## REQUIREMENT
Repeat the entries without change, omitting the pictures.

## EXCERPTED RECORDS
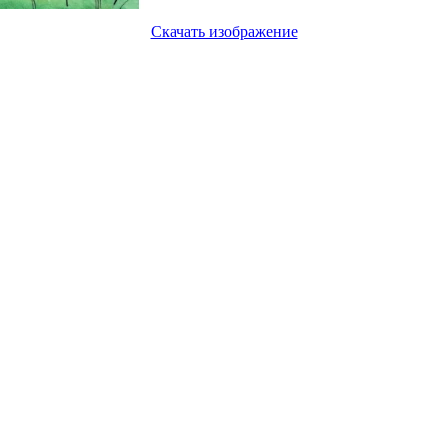
Скачать изображение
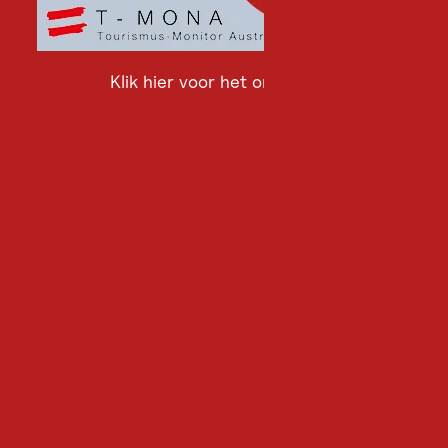
Klik hier voor het onderzoek
Klik
hier
voor
het
onderzoek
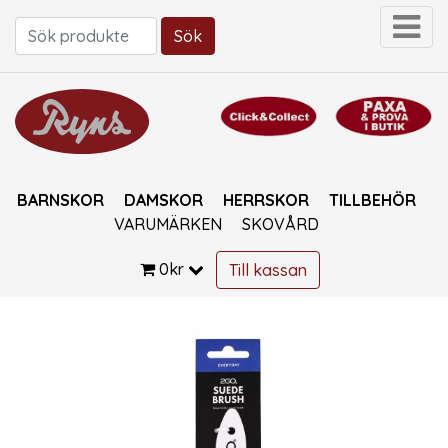
Sök
Sök efter:
BARNSKOR
DAMSKOR
HERRSKOR
TILLBEHÖR
VARUMÄRKEN
SKOVÅRD
0
kr
Till kassan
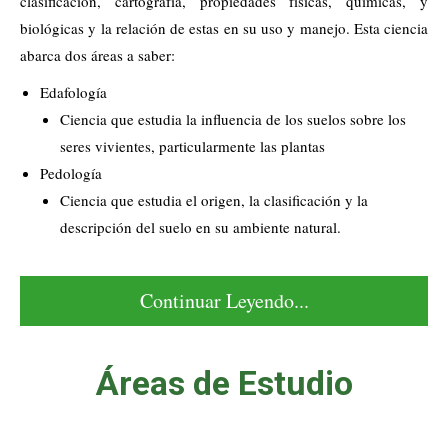
clasificación, cartografía, propiedades físicas, químicas, y
biológicas y la relación de estas en su uso y manejo. Esta ciencia
abarca dos áreas a saber:
Edafología
Ciencia que estudia la influencia de los suelos sobre los
seres vivientes, particularmente las plantas
Pedología
Ciencia que estudia el origen, la clasificación y la
descripción del suelo en su ambiente natural.
Continuar Leyendo...
Áreas de Estudio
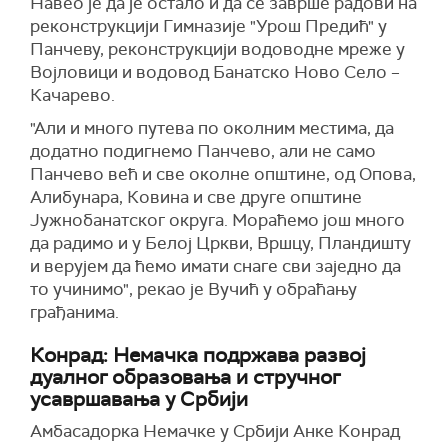
Навео је да је остало и да се заврше радови на
реконструкцији Гимназије "Урош Предић" у
Панчеву, реконструкцији водоводне мреже у
Војловици и водовод Банатско Ново Село –
Качарево.
"Али и много путева по околним местима, да
додатно подигнемо Панчево, али не само
Панчево већ и све околне општине, од Опова,
Алибунара, Ковина и све друге општине
Јужнобанатског округа. Мораћемо још много
да радимо и у Белој Цркви, Вршцу, Пландишту
и верујем да ћемо имати снаге сви заједно да
то учинимо", рекао је Вучић у обраћању
грађанима.
Конрад: Немачка подржава развој
дуалног образовања и стручног
усавршавања у Србији
Амбасадорка Немачке у Србији Анке Конрад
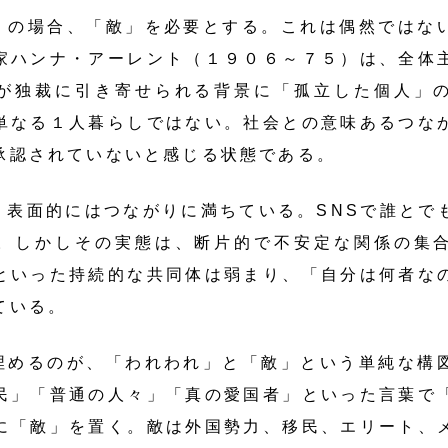
の場合、「敵」を必要とする。これは偶然ではな
家ハンナ・アーレント（１９０６～７５）は、全体
が独裁に引き寄せられる背景に「孤立した個人」
単なる１人暮らしではない。社会との意味あるつな
承認されていないと感じる状態である。
表面的にはつながりに満ちている。SNSで誰とで
。しかしその実態は、断片的で不安定な関係の集
といった持続的な共同体は弱まり、「自分は何者な
ている。
めるのが、「われわれ」と「敵」という単純な構
民」「普通の人々」「真の愛国者」といった言葉で
に「敵」を置く。敵は外国勢力、移民、エリート、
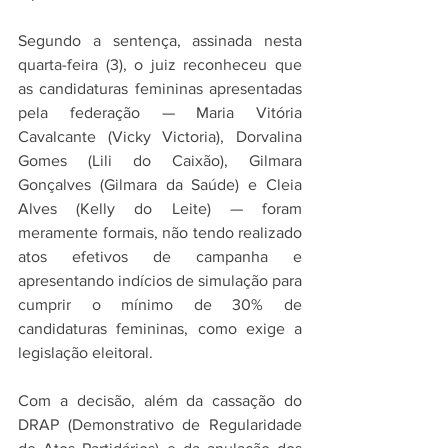
Segundo a sentença, assinada nesta 
quarta-feira (3), o juiz reconheceu que 
as candidaturas femininas apresentadas 
pela federação — Maria Vitória 
Cavalcante (Vicky Victoria), Dorvalina 
Gomes (Lili do Caixão), Gilmara 
Gonçalves (Gilmara da Saúde) e Cleia 
Alves (Kelly do Leite) — foram 
meramente formais, não tendo realizado 
atos efetivos de campanha e 
apresentando indícios de simulação para 
cumprir o mínimo de 30% de 
candidaturas femininas, como exige a 
legislação eleitoral.
Com a decisão, além da cassação do 
DRAP (Demonstrativo de Regularidade 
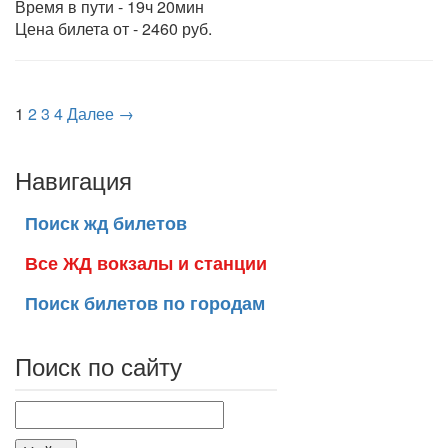
Время в пути - 19ч 20мин
Цена билета от - 2460 руб.
1
2
3
4
Далее →
Навигация
Поиск жд билетов
Все ЖД вокзалы и станции
Поиск билетов по городам
Поиск по сайту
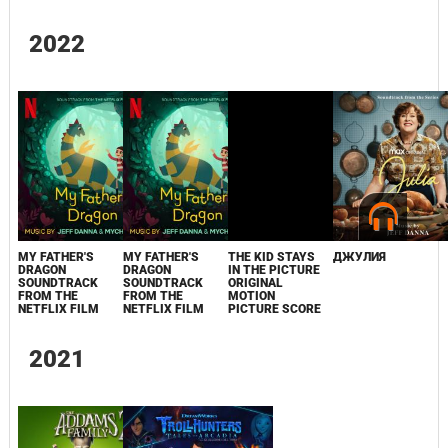
2022
MY FATHER'S
MY FATHER'S
THE KID STAYS
ДЖУЛИЯ
DRAGON
DRAGON
IN THE PICTURE
SOUNDTRACK
SOUNDTRACK
ORIGINAL
FROM THE
FROM THE
MOTION
NETFLIX FILM
NETFLIX FILM
PICTURE SCORE
2021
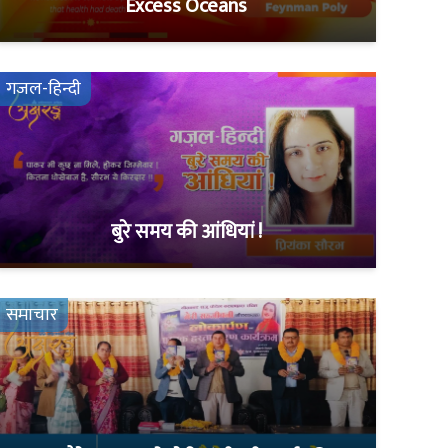
Excess Oceans
गजल-हिन्दी
बुरे समय की आंधियां !
समाचार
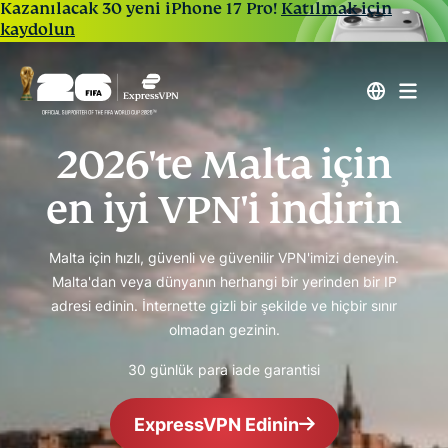
Kazanılacak 30 yeni iPhone 17 Pro!
Katılmak için
kaydolun
2026'te Malta için
en iyi VPN'i indirin
Malta için hızlı, güvenli ve güvenilir VPN'imizi deneyin.
Malta'dan veya dünyanın herhangi bir yerinden bir IP
adresi edinin. İnternette gizli bir şekilde ve hiçbir sınır
olmadan gezinin.
30 günlük para iade garantisi
ExpressVPN Edinin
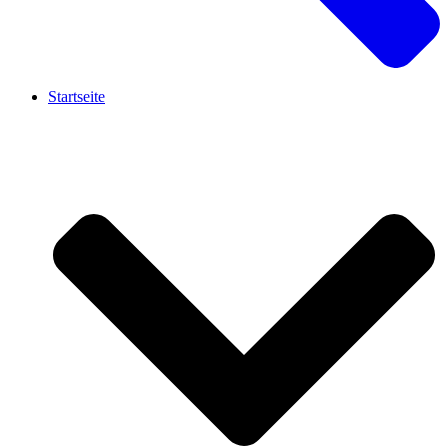
Startseite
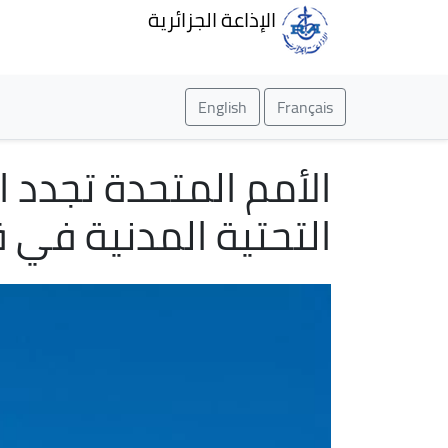
الإذاعة الجزائرية
English
Français
الأمم المتحدة تجدد ا
التحتية المدنية في 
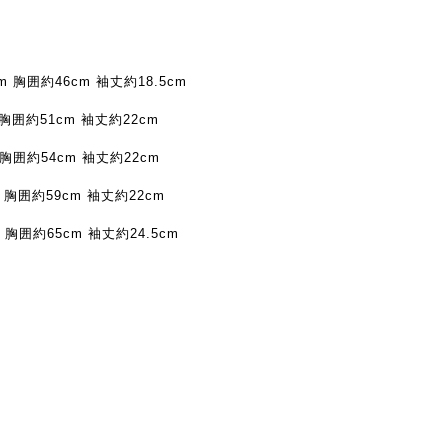
cm 胸囲約46cm 袖丈約18.5cm
胸囲約51cm 袖丈約22cm
胸囲約54cm 袖丈約22cm
 胸囲約59cm 袖丈約22cm
 胸囲約65cm 袖丈約24.5cm
。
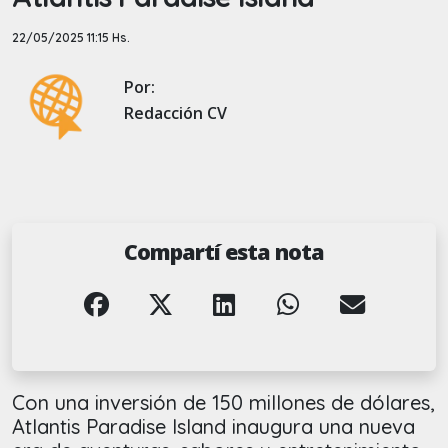
22/05/2025 11:15 Hs.
Por:
Redacción CV
Compartí esta nota
Con una inversión de 150 millones de dólares,
Atlantis Paradise Island inaugura una nueva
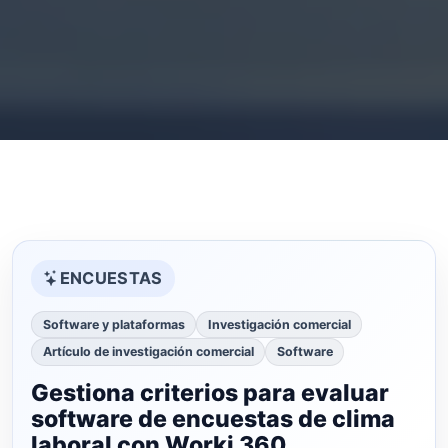
ENCUESTAS
Software y plataformas
Investigación comercial
Artículo de investigación comercial
Software
Gestiona criterios para evaluar
software de encuestas de clima
laboral con Worki 360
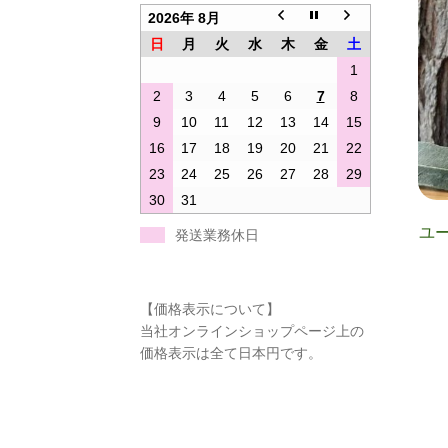
2026年 8月
日
月
火
水
木
金
土
1
2
3
4
5
6
7
8
9
10
11
12
13
14
15
16
17
18
19
20
21
22
23
24
25
26
27
28
29
30
31
ユ
発送業務休日
【価格表示について】
当社オンラインショップページ上の
価格表示は全て日本円です。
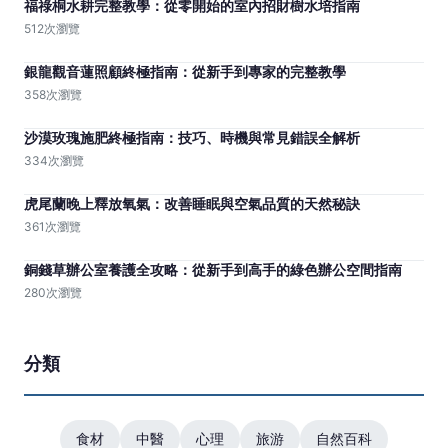
福祿桐水耕完整教學：從零開始的室內招財樹水培指南
512次瀏覽
銀龍觀音蓮照顧終極指南：從新手到專家的完整教學
358次瀏覽
沙漠玫瑰施肥終極指南：技巧、時機與常見錯誤全解析
334次瀏覽
虎尾蘭晚上釋放氧氣：改善睡眠與空氣品質的天然秘訣
361次瀏覽
銅錢草辦公室養護全攻略：從新手到高手的綠色辦公空間指南
280次瀏覽
分類
食材
中醫
心理
旅游
自然百科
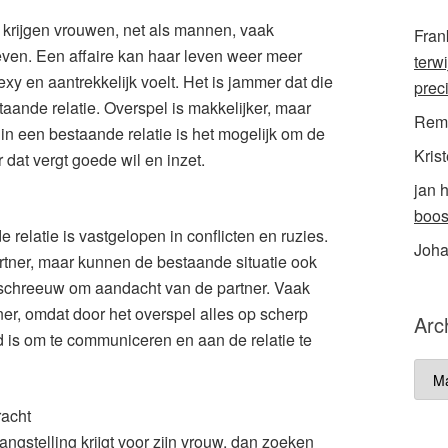
t, krijgen vrouwen, net als mannen, vaak
Fran
ven. Een affaire kan haar leven weer meer
terw
xy en aantrekkelijk voelt. Het is jammer dat die
prec
taande relatie. Overspel is makkelijker, maar
Rem
 in een bestaande relatie is het mogelijk om de
Krist
dat vergt goede wil en inzet.
jan 
boos
elatie is vastgelopen in conflicten en ruzies.
Joh
partner, maar kunnen de bestaande situatie ook
n schreeuw om aandacht van de partner. Vaak
ner, omdat door het overspel alles op scherp
Arc
d is om te communiceren en aan de relatie te
Arch
racht
ngstelling krijgt voor zijn vrouw, dan zoeken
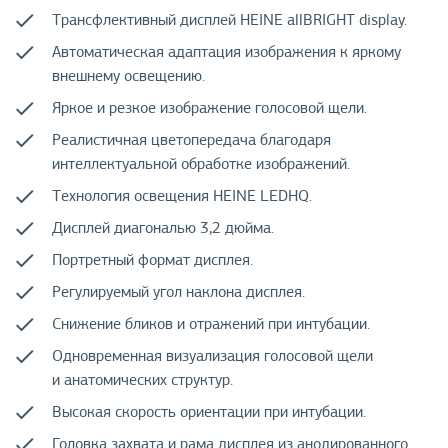
Трансфлективный дисплей HEINE allBRIGHT display.
Автоматическая адаптация изображения к яркому
внешнему освещению.
Яркое и резкое изображение голосовой щели.
Реалистичная цветопередача благодаря
интеллектуальной обработке изображений.
Технология освещения HEINE LEDHQ.
Дисплей диагональю 3,2 дюйма.
Портретный формат дисплея.
Регулируемый угол наклона дисплея.
Снижение бликов и отражений при интубации.
Одновременная визуализация голосовой щели
и анатомических структур.
Высокая скорость ориентации при интубации.
Головка захвата и рама дисплея из анодированного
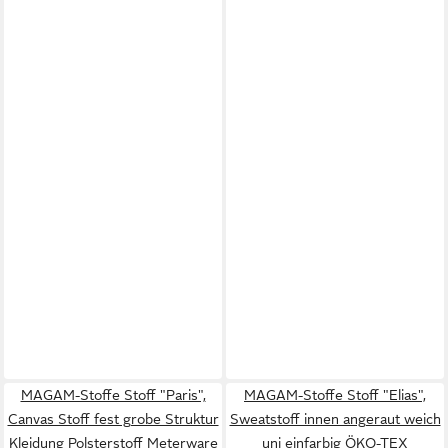
MAGAM-Stoffe Stoff "Paris",
MAGAM-Stoffe Stoff "Elias",
Canvas Stoff fest grobe Struktur
Sweatstoff innen angeraut weich
Kleidung Polsterstoff Meterware
uni einfarbig ÖKO-TEX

## WRITTEN RESPONSE
Скачать изображение
Klik hier voor het onderzoek
Klik
hier
voor
het
onderzoek
Sök
Sök efter:
BARNSKOR
DAMSKOR
HERRSKOR
TILLBEHÖR
VARUMÄRKEN
SKOVÅRD
0
kr
Till kassan
clasificación, cartografía, propiedades físicas, químicas, y
biológicas y la relación de estas en su uso y manejo. Esta ciencia
abarca dos áreas a saber:
Edafología
Ciencia que estudia la influencia de los suelos sobre los
seres vivientes, particularmente las plantas
Pedología
Ciencia que estudia el origen, la clasificación y la
descripción del suelo en su ambiente natural.
Continuar Leyendo...
Áreas de Estudio
Навео је да је остало и да се заврше радови на
реконструкцији Гимназије "Урош Предић" у
Панчеву, реконструкцији водоводне мреже у
Војловици и водовод Банатско Ново Село –
Качарево.
"Али и много путева по околним местима, да
додатно подигнемо Панчево, али не само
Панчево већ и све околне општине, од Опова,
Алибунара, Ковина и све друге општине
Јужнобанатског округа. Мораћемо још много
да радимо и у Белој Цркви, Вршцу, Пландишту
и верујем да ћемо имати снаге сви заједно да
то учинимо", рекао је Вучић у обраћању
грађанима.
Конрад: Немачка подржава развој
дуалног образовања и стручног
усавршавања у Србији
Амбасадорка Немачке у Србији Анке Конрад
の場合、「敵」を必要とする。これは偶然ではな
家ハンナ・アーレント（１９０６～７５）は、全体
が独裁に引き寄せられる背景に「孤立した個人」
単なる１人暮らしではない。社会との意味あるつな
承認されていないと感じる状態である。
表面的にはつながりに満ちている。SNSで誰とで
。しかしその実態は、断片的で不安定な関係の集
といった持続的な共同体は弱まり、「自分は何者な
ている。
めるのが、「われわれ」と「敵」という単純な構
民」「普通の人々」「真の愛国者」といった言葉で
に「敵」を置く。敵は外国勢力、移民、エリート、
Segundo a sentença, assinada nesta 
quarta-feira (3), o juiz reconheceu que 
as candidaturas femininas apresentadas 
pela federação — Maria Vitória 
Cavalcante (Vicky Victoria), Dorvalina 
Gomes (Lili do Caixão), Gilmara 
Gonçalves (Gilmara da Saúde) e Cleia 
Alves (Kelly do Leite) — foram 
meramente formais, não tendo realizado 
atos efetivos de campanha e 
apresentando indícios de simulação para 
cumprir o mínimo de 30% de 
candidaturas femininas, como exige a 
legislação eleitoral.
Com a decisão, além da cassação do 
DRAP (Demonstrativo de Regularidade 
Время в пути - 19ч 20мин
Цена билета от - 2460 руб.
1
2
3
4
Далее →
Навигация
Поиск жд билетов
Все ЖД вокзалы и станции
Поиск билетов по городам
Поиск по сайту
2022
MY FATHER'S
MY FATHER'S
THE KID STAYS
ДЖУЛИЯ
DRAGON
DRAGON
IN THE PICTURE
SOUNDTRACK
SOUNDTRACK
ORIGINAL
FROM THE
FROM THE
MOTION
NETFLIX FILM
NETFLIX FILM
PICTURE SCORE
2021
Excess Oceans
गजल-हिन्दी
बुरे समय की आंधियां !
समाचार
Kazanılacak 30 yeni iPhone 17 Pro!
Katılmak için
kaydolun
2026'te Malta için
en iyi VPN'i indirin
Malta için hızlı, güvenli ve güvenilir VPN'imizi deneyin.
Malta'dan veya dünyanın herhangi bir yerinden bir IP
adresi edinin. İnternette gizli bir şekilde ve hiçbir sınır
olmadan gezinin.
30 günlük para iade garantisi
ExpressVPN Edinin
Startseite
الإذاعة الجزائرية
English
Français
الأمم المتحدة تجدد ا
التحتية المدنية في 
cm 胸囲約46cm 袖丈約18.5cm
胸囲約51cm 袖丈約22cm
胸囲約54cm 袖丈約22cm
 胸囲約59cm 袖丈約22cm
 胸囲約65cm 袖丈約24.5cm
。
22/05/2025 11:15 Hs.
Por:
Redacción CV
Compartí esta nota
Con una inversión de 150 millones de dólares,
Atlantis Paradise Island inaugura una nueva
ENCUESTAS
Software y plataformas
Investigación comercial
Artículo de investigación comercial
Software
Gestiona criterios para evaluar
software de encuestas de clima
laboral con Worki 360
2026年 8月
日
月
火
水
木
金
土
1
2
3
4
5
6
7
8
9
10
11
12
13
14
15
16
17
18
19
20
21
22
23
24
25
26
27
28
29
30
31
ユ
発送業務休日
【価格表示について】
当社オンラインショップページ上の
価格表示は全て日本円です。
福祿桐水耕完整教學：從零開始的室內招財樹水培指南
512次瀏覽
銀龍觀音蓮照顧終極指南：從新手到專家的完整教學
358次瀏覽
沙漠玫瑰施肥終極指南：技巧、時機與常見錯誤全解析
334次瀏覽
虎尾蘭晚上釋放氧氣：改善睡眠與空氣品質的天然秘訣
361次瀏覽
銅錢草辦公室養護全攻略：從新手到高手的綠色辦公空間指南
280次瀏覽
分類
食材
中醫
心理
旅游
自然百科
t, krijgen vrouwen, net als mannen, vaak
Fran
ven. Een affaire kan haar leven weer meer
terw
xy en aantrekkelijk voelt. Het is jammer dat die
prec
taande relatie. Overspel is makkelijker, maar
Rem
 in een bestaande relatie is het mogelijk om de
Krist
dat vergt goede wil en inzet.
jan 
boos
elatie is vastgelopen in conflicten en ruzies.
Joh
partner, maar kunnen de bestaande situatie ook
n schreeuw om aandacht van de partner. Vaak
ner, omdat door het overspel alles op scherp
Arc
d is om te communiceren en aan de relatie te
Arch
racht
ngstelling krijgt voor zijn vrouw, dan zoeken
Трансфлективный дисплей HEINE allBRIGHT display.
Автоматическая адаптация изображения к яркому
внешнему освещению.
Яркое и резкое изображение голосовой щели.
Реалистичная цветопередача благодаря
интеллектуальной обработке изображений.
Технология освещения HEINE LEDHQ.
Дисплей диагональю 3,2 дюйма.
Портретный формат дисплея.
Регулируемый угол наклона дисплея.
Снижение бликов и отражений при интубации.
Одновременная визуализация голосовой щели
и анатомических структур.
Высокая скорость ориентации при интубации.
Головка захвата и рама дисплея из анодированного
MAGAM-Stoffe Stoff "Paris",
MAGAM-Stoffe Stoff "Elias",
Canvas Stoff fest grobe Struktur
Sweatstoff innen angeraut weich
Kleidung Polsterstoff Meterware
uni einfarbig ÖKO-TEX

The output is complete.